Ask Sandy Wednesday: Is Flirting Manipulative?

Posted by in dating after divorce, love after 40, self-esteem in dating | 0 comments

Dear Sandy,

Flirting has always struck me as a kind of fake way of interacting with a guy in order to woo him in with coy manipulation. Sure, there are some primal ways that men and women interact that I do believe are instinctual and more natural.

In the past, I was not very flirtatious, because I didn’t want to be one of ‘those’ kinds of women, the type that lure men in with their sexuality. I wanted to attract a man with my intellect, wit, and beauty, but not in a false way.

How can I embrace my inner flirt in an organic, wholesome way, to attract a quality guy without it being an overtly sexual invitation and/or dumbing myself down?

Anne Marie

Dear Anne Marie,

Flirting, like most things, is all about your state of mind. If you believe it’s coy and manipulative, you will probably act uncomfortably coy and manipulative.

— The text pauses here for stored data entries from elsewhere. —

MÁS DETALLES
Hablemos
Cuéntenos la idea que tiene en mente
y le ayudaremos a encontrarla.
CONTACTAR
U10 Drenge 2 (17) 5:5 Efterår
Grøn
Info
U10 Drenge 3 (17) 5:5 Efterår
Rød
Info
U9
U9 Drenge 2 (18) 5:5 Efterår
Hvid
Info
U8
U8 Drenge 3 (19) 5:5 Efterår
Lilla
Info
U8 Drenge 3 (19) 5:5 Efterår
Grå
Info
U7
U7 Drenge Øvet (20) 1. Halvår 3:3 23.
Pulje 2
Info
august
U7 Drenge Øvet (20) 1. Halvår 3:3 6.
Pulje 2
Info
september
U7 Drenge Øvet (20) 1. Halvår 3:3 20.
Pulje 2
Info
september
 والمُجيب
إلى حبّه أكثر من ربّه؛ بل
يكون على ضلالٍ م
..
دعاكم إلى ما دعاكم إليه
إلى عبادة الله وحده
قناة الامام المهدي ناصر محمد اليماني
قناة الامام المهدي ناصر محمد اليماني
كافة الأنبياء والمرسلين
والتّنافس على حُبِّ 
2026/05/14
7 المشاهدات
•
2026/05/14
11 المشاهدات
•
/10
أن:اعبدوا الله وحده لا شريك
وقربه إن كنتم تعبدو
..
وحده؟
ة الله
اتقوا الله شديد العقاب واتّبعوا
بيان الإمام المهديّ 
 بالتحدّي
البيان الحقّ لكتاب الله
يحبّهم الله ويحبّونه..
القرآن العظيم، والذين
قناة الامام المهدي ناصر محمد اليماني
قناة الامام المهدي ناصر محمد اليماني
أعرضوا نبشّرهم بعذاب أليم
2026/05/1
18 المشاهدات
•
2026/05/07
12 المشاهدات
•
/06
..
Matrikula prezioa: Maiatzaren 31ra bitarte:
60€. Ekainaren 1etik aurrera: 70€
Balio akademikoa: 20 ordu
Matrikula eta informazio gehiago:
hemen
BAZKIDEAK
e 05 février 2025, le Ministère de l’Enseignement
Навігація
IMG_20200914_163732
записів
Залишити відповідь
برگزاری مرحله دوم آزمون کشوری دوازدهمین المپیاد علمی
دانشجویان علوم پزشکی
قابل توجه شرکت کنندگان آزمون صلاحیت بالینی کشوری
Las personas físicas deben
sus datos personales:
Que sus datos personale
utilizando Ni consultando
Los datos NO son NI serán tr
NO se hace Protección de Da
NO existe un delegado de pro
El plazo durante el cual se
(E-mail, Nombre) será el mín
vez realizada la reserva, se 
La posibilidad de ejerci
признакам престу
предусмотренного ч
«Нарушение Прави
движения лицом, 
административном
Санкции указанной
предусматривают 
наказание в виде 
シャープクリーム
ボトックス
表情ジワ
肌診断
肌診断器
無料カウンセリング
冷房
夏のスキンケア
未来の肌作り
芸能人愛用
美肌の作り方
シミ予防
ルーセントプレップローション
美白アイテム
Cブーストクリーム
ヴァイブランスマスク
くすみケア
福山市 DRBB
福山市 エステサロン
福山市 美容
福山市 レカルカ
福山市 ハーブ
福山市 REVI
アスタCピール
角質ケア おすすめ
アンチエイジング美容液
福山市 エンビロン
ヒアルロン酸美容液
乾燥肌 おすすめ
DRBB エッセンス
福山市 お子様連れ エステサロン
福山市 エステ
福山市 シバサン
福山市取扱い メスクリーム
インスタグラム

If you believe it’s a natural thing to do, you will act accordingly.

I can totally relate to your question, Anne Marie, because I used to think of flirting as manipulation, too. I thought flirting meant wearing tops that revealed cleavage and batting your lashes like Betty Boop. It felt fake and totally not like me.

I’ve come to realize that I flirt all the time. I flirt with the cashier, the guys I pass on my daily walks, my neighbor across the street, even the mailman.

Are they following me home, lured in by my ‘coy manipulation’?

No, of course not. This flirting is about being playful, engaging, and warm-hearted.

It’s about connecting to people ~ all people.

It’s about being witty, smiling widely, complimenting someone, or just making eye contact.

And I’m not being fake at all. Quite the contrary. The more I’ve learned to flirt with EVERYONE, the more I’ve become comfortable flirting with men.

But there is one major difference between playful flirting with the masses and flirting with a man you’re interested in dating. Attraction.

Simply put, men are interested in women because they’re first attracted to them. Most women I know can overlook a beer belly in favor of kindness and a great sense of humor.

Flirting is what gets you from being in the ‘friend zone’ to being considered a girlfriend and/or wife.

So, embrace your inner flirt. Flirt with everyone. You’ll soon discover that flirting is authentic. It’s not manipulation at all.

Most of all, it’s FUN!

Happy flirting, Anne Marie. And let me know how it goes.